Saved data entries:
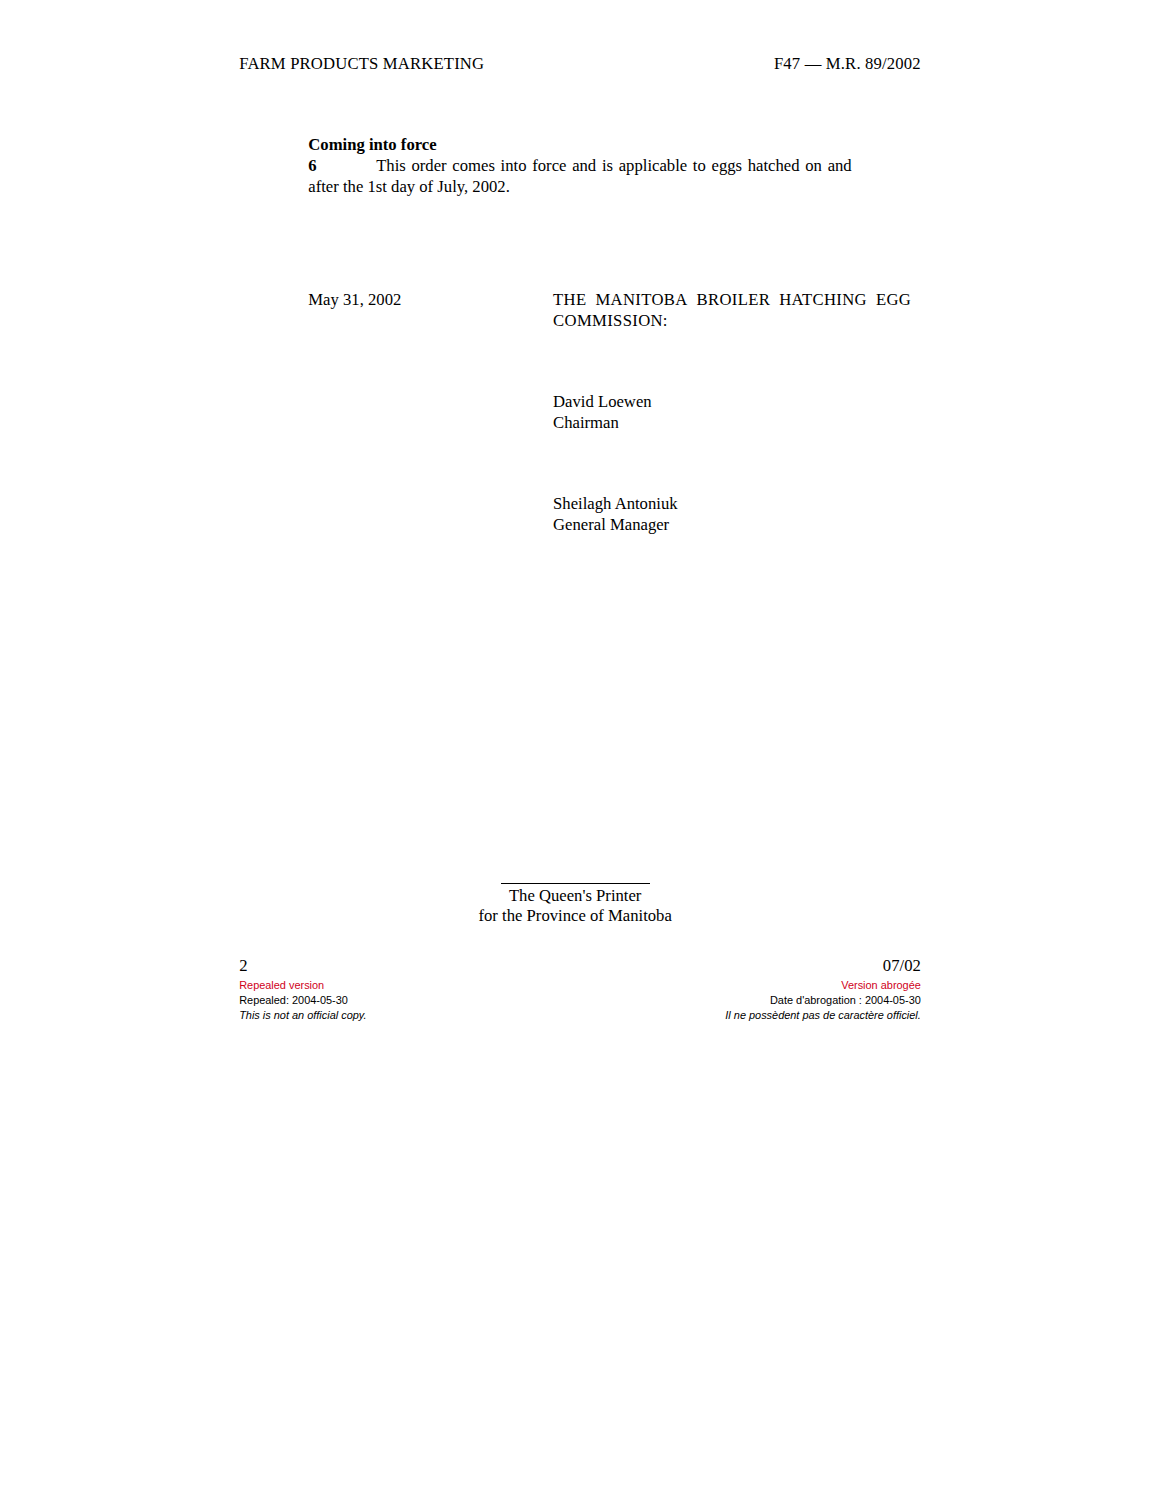Farm Products Marketing
F47 — M.R. 89/2002
Coming into force
6 This order comes into force and is applicable to eggs hatched on and after the 1st day of July, 2002.
May 31, 2002
The Manitoba Broiler Hatching EggCommission:
David LoewenChairman
Sheilagh AntoniukGeneral Manager
The Queen's Printer
for the Province of Manitoba
2
07/02
Repealed version
Repealed: 2004-05-30
This is not an official copy.
Version abrogée
Date d'abrogation : 2004-05-30
Il ne possèdent pas de caractère officiel.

◆ **WHAT THE EXERCISE ASKS**
Set down, word for word, every line from the line that holds "Repealed: 2004-05-30" to the end of the entries above, including both ends.

◆ **SOLUTION**
Repealed: 2004-05-30
This is not an official copy.
Version abrogée
Date d'abrogation : 2004-05-30
Il ne possèdent pas de caractère officiel.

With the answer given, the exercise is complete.